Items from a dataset
Segment Open

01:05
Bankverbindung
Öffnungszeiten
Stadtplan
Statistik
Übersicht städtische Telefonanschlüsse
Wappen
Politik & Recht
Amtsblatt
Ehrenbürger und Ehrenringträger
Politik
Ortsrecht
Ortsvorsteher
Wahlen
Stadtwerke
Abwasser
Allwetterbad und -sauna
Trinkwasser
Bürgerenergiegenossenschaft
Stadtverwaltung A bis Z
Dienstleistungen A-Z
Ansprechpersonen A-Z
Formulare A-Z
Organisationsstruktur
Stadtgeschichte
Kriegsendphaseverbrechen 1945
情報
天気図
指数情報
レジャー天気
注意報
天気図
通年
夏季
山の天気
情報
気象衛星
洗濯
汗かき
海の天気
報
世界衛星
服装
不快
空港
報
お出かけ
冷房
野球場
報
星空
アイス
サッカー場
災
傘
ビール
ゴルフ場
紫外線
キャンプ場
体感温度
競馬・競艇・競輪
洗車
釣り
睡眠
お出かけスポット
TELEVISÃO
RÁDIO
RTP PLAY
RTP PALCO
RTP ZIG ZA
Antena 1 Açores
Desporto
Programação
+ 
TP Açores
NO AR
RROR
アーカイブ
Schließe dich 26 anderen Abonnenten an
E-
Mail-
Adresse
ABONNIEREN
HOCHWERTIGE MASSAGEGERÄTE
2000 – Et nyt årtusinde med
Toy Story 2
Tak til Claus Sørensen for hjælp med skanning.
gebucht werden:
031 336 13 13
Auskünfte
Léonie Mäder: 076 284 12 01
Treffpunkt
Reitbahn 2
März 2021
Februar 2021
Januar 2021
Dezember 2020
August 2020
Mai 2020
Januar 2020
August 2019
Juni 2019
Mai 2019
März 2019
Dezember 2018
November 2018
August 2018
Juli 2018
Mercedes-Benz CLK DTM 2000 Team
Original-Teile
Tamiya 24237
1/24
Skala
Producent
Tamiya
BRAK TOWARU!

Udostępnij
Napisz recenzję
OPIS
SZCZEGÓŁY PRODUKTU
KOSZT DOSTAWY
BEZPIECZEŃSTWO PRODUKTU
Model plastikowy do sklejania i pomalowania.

Segment Closed

## [DIRECTIVE]
All that is needed is the line containing "November 2018" and each line after it to the end of the data above, set down exactly.

## [TASK SOLUTION]
November 2018
August 2018
Juli 2018
Mercedes-Benz CLK DTM 2000 Team
Original-Teile
Tamiya 24237
1/24
Skala
Producent
Tamiya
BRAK TOWARU!

Udostępnij
Napisz recenzję
OPIS
SZCZEGÓŁY PRODUKTU
KOSZT DOSTAWY
BEZPIECZEŃSTWO PRODUKTU
Model plastikowy do sklejania i pomalowania.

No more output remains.